■ Supplied text

____________________

This module provides functionality similar to pkg_resources Basic Resource Access without the performance overhead of that package. This makes reading resources included in packages easier, with more stable and consistent semantics.

The standalone backport of this module provides more information on using importlib.resources and migrating from pkg_resources to importlib.resources.

Loaders that wish to support resource reading should implement a get_resource_reader(fullname) method as specified by importlib.resources.abc.ResourceReader.

class importlib.resources.Anchor

Represents an anchor for resources, either a module object or a module name as a string. Defined as Union[str, ModuleType].

importlib.resources.files(anchor: Anchor | None = None)

Returns a Traversable object representing the resource container (think directory) and its resources (think files). A Traversable may contain other containers (think subdirectories).

anchor is an optional Anchor. If the anchor is a package, resources are resolved from that package. If a module, resources are resolved adjacent to that module (in the same package or the package root). If the anchor is omitted, the caller's module is used.

Nouveau dans la version 3.9.

____________________

■ Listed entries
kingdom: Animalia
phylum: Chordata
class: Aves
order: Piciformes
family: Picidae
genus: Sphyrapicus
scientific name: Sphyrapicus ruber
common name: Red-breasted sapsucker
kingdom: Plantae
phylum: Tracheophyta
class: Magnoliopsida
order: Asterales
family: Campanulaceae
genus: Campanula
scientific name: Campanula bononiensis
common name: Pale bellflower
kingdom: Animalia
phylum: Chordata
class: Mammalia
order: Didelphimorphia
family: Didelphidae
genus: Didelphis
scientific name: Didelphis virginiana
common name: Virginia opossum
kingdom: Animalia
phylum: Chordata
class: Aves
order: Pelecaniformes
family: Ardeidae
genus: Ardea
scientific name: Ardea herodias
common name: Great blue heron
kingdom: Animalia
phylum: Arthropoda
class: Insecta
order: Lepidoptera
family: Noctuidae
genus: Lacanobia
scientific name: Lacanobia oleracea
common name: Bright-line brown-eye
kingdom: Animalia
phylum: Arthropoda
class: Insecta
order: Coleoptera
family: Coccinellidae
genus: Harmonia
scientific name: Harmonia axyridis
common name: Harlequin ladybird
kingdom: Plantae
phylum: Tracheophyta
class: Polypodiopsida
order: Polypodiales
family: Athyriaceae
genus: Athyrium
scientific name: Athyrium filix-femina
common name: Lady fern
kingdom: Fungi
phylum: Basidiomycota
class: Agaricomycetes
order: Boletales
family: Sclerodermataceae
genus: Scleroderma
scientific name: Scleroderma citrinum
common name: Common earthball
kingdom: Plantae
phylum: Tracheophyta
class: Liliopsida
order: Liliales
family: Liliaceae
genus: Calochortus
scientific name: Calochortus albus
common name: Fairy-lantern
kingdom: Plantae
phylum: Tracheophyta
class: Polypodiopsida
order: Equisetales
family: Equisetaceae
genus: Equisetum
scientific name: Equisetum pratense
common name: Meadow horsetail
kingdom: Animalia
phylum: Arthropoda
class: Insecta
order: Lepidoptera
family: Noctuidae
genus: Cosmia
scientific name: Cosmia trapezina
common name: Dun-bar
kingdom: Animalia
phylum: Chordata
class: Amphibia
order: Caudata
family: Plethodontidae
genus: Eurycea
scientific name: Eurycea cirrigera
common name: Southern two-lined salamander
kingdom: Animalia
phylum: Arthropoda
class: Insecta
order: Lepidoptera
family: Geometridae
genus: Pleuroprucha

____________________

■ Task instructions
- a) In the importlib.resources text, what does files() use when the anchor is omitted?
- b) Please extend the importlib.resources documentation, picking up after its final line.

■ Exercise results
- a) The caller's module.

- b)
Modifié dans la version 3.12: package parameter was renamed to anchor. anchor can now be a non-package module and if omitted will default to the caller's module. package is still accepted for compatibility but will raise a DeprecationWarning. Consider passing the anchor positionally or using importlib_resources >= 5.10 for a compatible interface on older Pythons.

importlib.resources.as_file(traversable)

Given a Traversable object representing a file or directory, typically from importlib.resources.files(), return a context manager for use in a with statement. The context manager provides a pathlib.Path object.

Exiting the context manager cleans up any temporary file or directory created when the resource was extracted from e.g. a zip file.

Use as_file when the Traversable methods (read_text, etc) are insufficient and an actual file or directory on the file system is required.

Nouveau dans la version 3.9.

Modifié dans la version 3.12: Added support for traversable representing a directory.